The exhibition also includes two additional works. There is a 16mm black-and-white film where a mirror held by the single pastorally-situated protagonist occasionally reflects into the camera and washes out the image, and there is a sole photographic work created by documenting the projection of a room’s corner onto the corner itself. These media-based explorations are interesting, but they do not have the immediate reach of the Belle Captive video installations, which aesthetically delve into the reality of a mediated world rather than alluding to it.

Belle Captive I, as it was installed at the Whitney, would seem to be the most all-encompassing realization of this series. As with Belle Captive III, there are nods to the experiential, phenomenological, and disorderly capabilities of video installation. The main projection falls across a small wall in the foreground, then jaunts unevenly onto the wider wall in the background, setting up the sense of a semi-narrative video “framed” within a larger airy video installation.  The mis-en-scene in I is more expansive then the contents of III. The imagery is derived from similar commercial stock footage of business-attired actors, but also includes a range of characters of diverse ages, and footage of specific objects, flora, and fauna. In one memorable montage, a teenage actress drinks a glass of water until she is obscured by a time-lapse of a leafy plant growing. In another, a colorful bird in close focus sits on a hand, followed by a markedly-red tomato that appears in front of an out-of-focus face. The inclusiveness of the material has increased just to the point that the commercial nature of the source footage remains barely evident (one giveaway is that all of the images are “positive”–hands with thumbs up, flowers growing, dog drinking water, child smiling).

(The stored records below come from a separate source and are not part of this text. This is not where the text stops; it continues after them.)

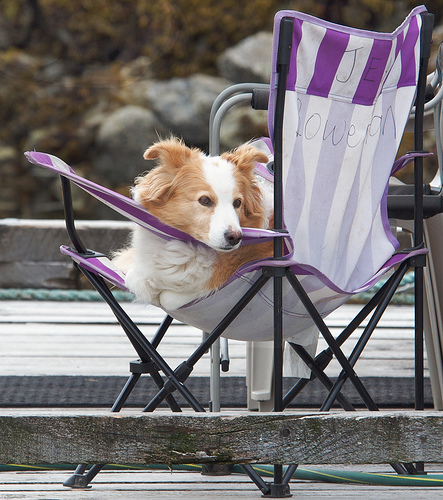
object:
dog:
[108, 133, 289, 303]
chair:
[24, 3, 430, 414]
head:
[143, 133, 269, 252]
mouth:
[218, 222, 244, 253]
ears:
[143, 135, 269, 173]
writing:
[294, 31, 415, 150]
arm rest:
[21, 150, 287, 255]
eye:
[198, 193, 213, 207]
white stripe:
[199, 151, 241, 237]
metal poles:
[63, 283, 442, 498]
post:
[1, 410, 443, 459]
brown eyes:
[198, 194, 242, 209]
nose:
[223, 221, 243, 245]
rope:
[1, 281, 422, 305]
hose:
[2, 460, 438, 491]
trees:
[2, 3, 443, 193]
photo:
[0, 2, 443, 498]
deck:
[0, 303, 441, 500]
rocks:
[91, 23, 289, 149]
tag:
[281, 330, 319, 378]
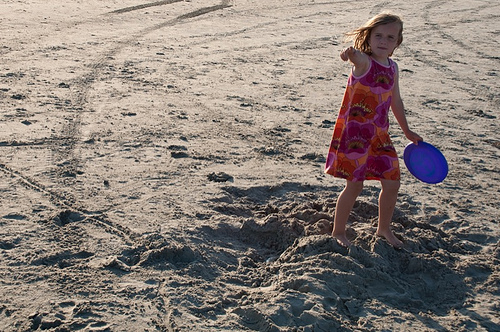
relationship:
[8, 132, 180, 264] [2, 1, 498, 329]
track in sand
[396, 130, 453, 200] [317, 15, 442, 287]
disk held by girl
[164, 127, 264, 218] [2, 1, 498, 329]
shoe prints in sand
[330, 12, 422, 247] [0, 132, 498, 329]
girl and standing in sand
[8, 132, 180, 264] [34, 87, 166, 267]
track in sand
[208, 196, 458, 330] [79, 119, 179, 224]
mounded and sand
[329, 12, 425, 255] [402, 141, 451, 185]
girl holding disk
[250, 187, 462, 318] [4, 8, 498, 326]
sand on ground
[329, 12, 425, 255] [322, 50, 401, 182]
girl wearing dress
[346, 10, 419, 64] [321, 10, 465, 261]
head on girl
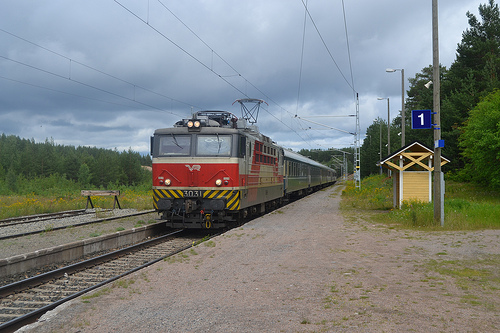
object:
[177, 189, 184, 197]
yellow stripes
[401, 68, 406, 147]
lamp post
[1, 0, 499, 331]
scene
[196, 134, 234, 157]
windows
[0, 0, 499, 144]
clouds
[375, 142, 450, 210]
building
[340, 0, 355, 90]
wires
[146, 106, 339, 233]
train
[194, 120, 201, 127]
train headlights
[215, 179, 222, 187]
headlight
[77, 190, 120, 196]
rail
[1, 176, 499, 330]
ground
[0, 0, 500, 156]
sky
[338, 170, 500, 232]
grass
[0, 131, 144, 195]
vegetation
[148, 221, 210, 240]
shadow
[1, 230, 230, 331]
tracks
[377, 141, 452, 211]
structure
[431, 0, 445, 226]
light post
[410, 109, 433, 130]
blue sign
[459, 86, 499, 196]
tree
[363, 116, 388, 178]
tree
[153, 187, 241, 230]
panel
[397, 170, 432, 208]
wooden pole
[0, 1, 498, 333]
photo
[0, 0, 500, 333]
outside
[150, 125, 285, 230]
engine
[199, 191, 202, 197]
number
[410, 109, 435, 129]
sign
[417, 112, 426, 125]
number 1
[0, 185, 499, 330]
dirt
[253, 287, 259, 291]
gravel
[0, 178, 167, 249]
part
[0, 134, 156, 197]
area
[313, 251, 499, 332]
part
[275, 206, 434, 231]
part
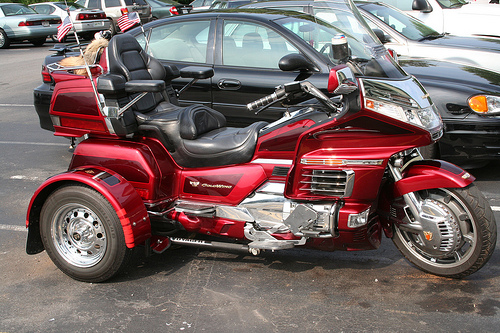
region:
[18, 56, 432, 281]
red bike parked on street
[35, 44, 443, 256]
bike with no one on it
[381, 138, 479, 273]
black tire under car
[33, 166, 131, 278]
silver rim on tire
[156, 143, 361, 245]
red and silver body of bike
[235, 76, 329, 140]
silver handle on bike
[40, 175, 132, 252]
back tire of bike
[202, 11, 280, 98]
black car next to bike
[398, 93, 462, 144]
front of the bike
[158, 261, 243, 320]
blakc street beneath the bike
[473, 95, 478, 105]
the light is yellow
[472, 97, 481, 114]
the light is yellow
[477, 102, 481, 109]
the light is yellow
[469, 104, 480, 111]
the light is yellow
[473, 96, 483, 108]
the light is yellow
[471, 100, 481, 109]
the light is yellow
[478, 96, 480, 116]
the light is yellow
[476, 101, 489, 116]
the light is yellow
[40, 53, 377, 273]
this is a motorbike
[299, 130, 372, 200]
the motorbike is red in color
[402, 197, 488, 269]
the front wheel is small in size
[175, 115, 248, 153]
the seat is leather like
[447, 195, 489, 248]
the wheel is black in color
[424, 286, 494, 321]
the road is wet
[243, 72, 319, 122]
this is the steering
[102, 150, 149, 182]
the motorbike is shiny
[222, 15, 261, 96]
this is a car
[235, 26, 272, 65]
the window is closed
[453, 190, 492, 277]
part of a wheel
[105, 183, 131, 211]
part of a guard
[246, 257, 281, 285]
part of a shade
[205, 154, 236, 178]
edge of a seat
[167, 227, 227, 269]
part of a metal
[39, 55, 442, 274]
this is a motorbike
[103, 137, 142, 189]
the motorbike is red in color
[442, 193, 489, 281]
this is a wheel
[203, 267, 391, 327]
this is a road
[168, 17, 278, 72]
this is a car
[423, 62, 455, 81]
the car is black in color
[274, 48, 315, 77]
this is a side mirror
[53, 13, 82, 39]
this is a flag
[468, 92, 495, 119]
this is the head light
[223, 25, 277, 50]
this is the window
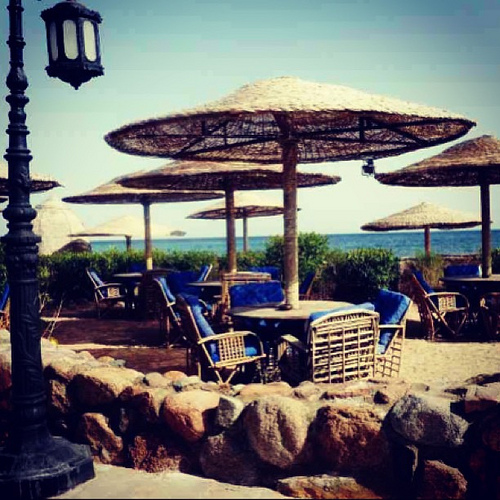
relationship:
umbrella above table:
[113, 73, 469, 183] [230, 300, 352, 319]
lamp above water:
[39, 2, 104, 90] [67, 228, 500, 266]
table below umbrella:
[230, 300, 352, 319] [113, 73, 469, 183]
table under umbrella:
[230, 300, 352, 319] [113, 73, 469, 183]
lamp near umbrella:
[39, 2, 104, 90] [113, 73, 469, 183]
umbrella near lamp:
[113, 73, 469, 183] [39, 2, 104, 90]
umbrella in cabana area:
[102, 75, 476, 312] [0, 254, 499, 498]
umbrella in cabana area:
[373, 133, 498, 193] [0, 254, 499, 498]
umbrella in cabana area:
[119, 160, 341, 279] [0, 254, 499, 498]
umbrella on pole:
[102, 75, 476, 312] [273, 131, 307, 307]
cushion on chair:
[183, 294, 256, 362] [176, 293, 272, 389]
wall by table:
[70, 374, 500, 499] [234, 295, 359, 371]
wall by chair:
[70, 374, 500, 499] [174, 296, 275, 381]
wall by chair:
[70, 374, 500, 499] [271, 302, 381, 383]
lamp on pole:
[36, 2, 110, 93] [1, 4, 96, 492]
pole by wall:
[1, 4, 96, 492] [55, 350, 495, 491]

Victoria Fu’s practice indulges in media-based content in a similar manner to how Pop artists in the 1960s indulged in the seduction of visual advertising. At the same time, though, the pieces have a distinctly sociological feel. Maybe at heart, the work tries to split the difference. These videos, which share a name with the 1983 avant-garde mystery film directed by Alain Robbe-Grillet, attempt to wade into a digital world we are still in the midst of creating, and don’t yet fully understand. 

Victoria Fu, Belle Captive III, 2013, digital video with sound, 6 minute loop. Courtesy the artist and Simon Preston Gallery, New York.